Advanced Micro Devices has been talking a lot about its leadership in micro servers, the chips with simple cores and low power that can be densely packed into a hive of machines in Internet data centers. Naturally, that’s ruffled some feathers at Intel, AMD’s much larger competitor, which has a commanding lead in both high-end and low-end server chips.
So we talked to Jason Waxman, vice president of the cloud infrastructure group at Intel, about the computing giant’s view of disruptions in the cloud and the possible cannibalization that could happen if micro servers take off and eat at Intel’s high-end Xeon server processors. The conversation was interesting in part because, even though this is currently a small part of the server market, it is potentially one of the most volatile.
Here’s an edited transcript of our conversation.
VentureBeat: I listened to Intel’s earnings call. It sounded like cloud revenues were up about 40 percent in the quarter. That’s pretty good growth.
Jason Waxman: Yeah. The business has been very good in general. Just to provide an opening summary, there is a lot of growth being driven by cloud service providers, but also we’re seeing enterprises driving toward developing their own private cloud plans. Both of those things are showing high growth rates.
Sponsored by VB
One of the things my group does is look at really large, hyper-scale data centers. We think about every piece of technology that they’re looking to optimize, whether that’s facilitating or customizing or optimizing it for their workloads, looking at the applications development and tuning for more performance or allowing them to scale better, looking at the systems themselves and trying to find ways to optimize for unique requirements, or even the facility – we have people within my team that are looking at innovation in all layers of that stack.
A big portion of what we do is thinking about the silicon technology that customers want to drive in that space. To that end, we’ve continued to see a lot of success with the mainstream Xeon product family. The vast majority of all of the servers being deployed in cloud service providers are standard two-socket Xeons, although some of them are tweaked for the unique parameters of those providers.
VB: And the low-end too?
Waxman: We’ve also started looking at emerging applications in different portions of the spectrum. Toward the low end, we’ve seen some applications that might benefit from SoC (system on a chip) technology, and that’s part of the reason we announced our second generation of Atom SoCs, called Avoton, which is based on our 22 nanometer manufacturing. We also have Xeon E3s that are going as low as 13 watts in that space. We’re trying to make sure we have targeted solutions.

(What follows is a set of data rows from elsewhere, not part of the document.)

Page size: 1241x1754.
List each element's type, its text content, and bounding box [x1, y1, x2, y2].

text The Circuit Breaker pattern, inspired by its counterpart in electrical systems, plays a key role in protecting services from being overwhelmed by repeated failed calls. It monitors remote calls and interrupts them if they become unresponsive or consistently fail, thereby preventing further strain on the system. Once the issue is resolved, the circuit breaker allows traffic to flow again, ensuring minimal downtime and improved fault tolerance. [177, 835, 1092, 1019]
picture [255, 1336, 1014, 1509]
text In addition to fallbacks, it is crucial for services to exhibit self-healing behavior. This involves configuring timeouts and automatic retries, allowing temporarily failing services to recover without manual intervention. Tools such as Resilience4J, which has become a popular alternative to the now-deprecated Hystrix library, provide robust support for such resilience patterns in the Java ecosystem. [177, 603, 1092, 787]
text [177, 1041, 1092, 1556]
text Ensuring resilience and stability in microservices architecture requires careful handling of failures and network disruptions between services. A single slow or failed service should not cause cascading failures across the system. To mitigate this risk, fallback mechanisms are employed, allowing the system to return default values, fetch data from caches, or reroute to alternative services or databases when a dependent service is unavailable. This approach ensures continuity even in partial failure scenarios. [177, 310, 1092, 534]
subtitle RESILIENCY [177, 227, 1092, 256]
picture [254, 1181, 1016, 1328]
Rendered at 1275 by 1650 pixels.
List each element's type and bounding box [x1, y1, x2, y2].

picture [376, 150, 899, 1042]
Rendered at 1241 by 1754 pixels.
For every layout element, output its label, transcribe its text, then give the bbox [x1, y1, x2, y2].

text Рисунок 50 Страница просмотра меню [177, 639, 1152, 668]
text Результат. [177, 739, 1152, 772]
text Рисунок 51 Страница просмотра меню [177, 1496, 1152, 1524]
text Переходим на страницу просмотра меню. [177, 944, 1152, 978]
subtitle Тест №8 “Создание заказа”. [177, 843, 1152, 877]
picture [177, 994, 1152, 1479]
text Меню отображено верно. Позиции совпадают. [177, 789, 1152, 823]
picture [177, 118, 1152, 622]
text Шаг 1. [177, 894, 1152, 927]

We’re also targeting the product toward new segments for us, particularly things like cold storage, where some of the cloud service providers have a large storage requirement that really isn’t doing a lot. It’s “cold” because you’re storing photos that aren’t accessed all that often. Low-power SoCs are great for that emerging application and they represent growth for us. As well as in networking – Intel’s market share in networking is only 10 or 15 percent. Driving SoCs that allow people to make switches more programmable is also an area of growth for us. We’ve created a product based off of Avoton called Rangeley for that segment that includes some of the network-specific offloads and accelerators.density into that space. We’re driving a leadership product line there.
We’re trying to broaden our portfolio, because there is so much growth in cloud, to make sure that all those technology components can come from Intel.
VB: What’s the area that’s been getting the most attention here? Is it the micro servers? How would you characterize what’s getting the most press these days?
Waxman: It’s funny. Micro servers are getting what I would call maybe a disproportionate share of the attention, given that they remain a pretty small portion of the market. There’s a lot of interest in those three segments: micro servers, entry storage, and networking. That’s a high growth area because there’s so much change.
Software-defined networking also has a lot of attention, and the shift toward making switches and networks more programmable. Alongside that, network function virtualization, obviously a lot of focus there. We’ve seen a lot of interest in silicon photonics and the ability to use optics that meet a range of different requirements – distance, cost, and power – that the market doesn’t have today.
Big data is the new buzzword. People are interested in how we’re helping to bring that mainstream, just like we did from a cloud perspective. When you look at the fundamentals of that technology, we built off of volume economics. In as much as you can make technology more cost-affordable, make it easier to integrate, there’s more market demand for it. We’re taking that same view toward big data solutions. How do we work with the industry to make them easier to deploy?
VB: It seems like you think the attention to the micro server business is greater than it deserves right now. What’s your view of how much of the business it has become? AMD and the other advocates in the market are suggesting that it could be 10 or 20 percent. I think they said it was four to six percent right now. What’s your view of where it actually is and what it’s going to grow to?
Waxman: When it comes to forecasts, I’ll leave that to the people that do that best. The Gardners and the IDCs are probably better at that. Anything that’s nascent, you never know what the growth trajectory is going to look like. The only strategy that I can execute to is to make sure that we have the best products and that we can win. Regardless of whether it’s two percent or 20 percent, our job is to make sure that we deliver the best platform.
That said, today I think we have a good handle on how big the micro server market is today. It’s roughly one percent of the server units from our perspective. That’s Atom SoCs plus Xeon E3s plus Core, anything that falls into that category of single socket shared infrastructure. It’s about one percent today, from a volume perspective.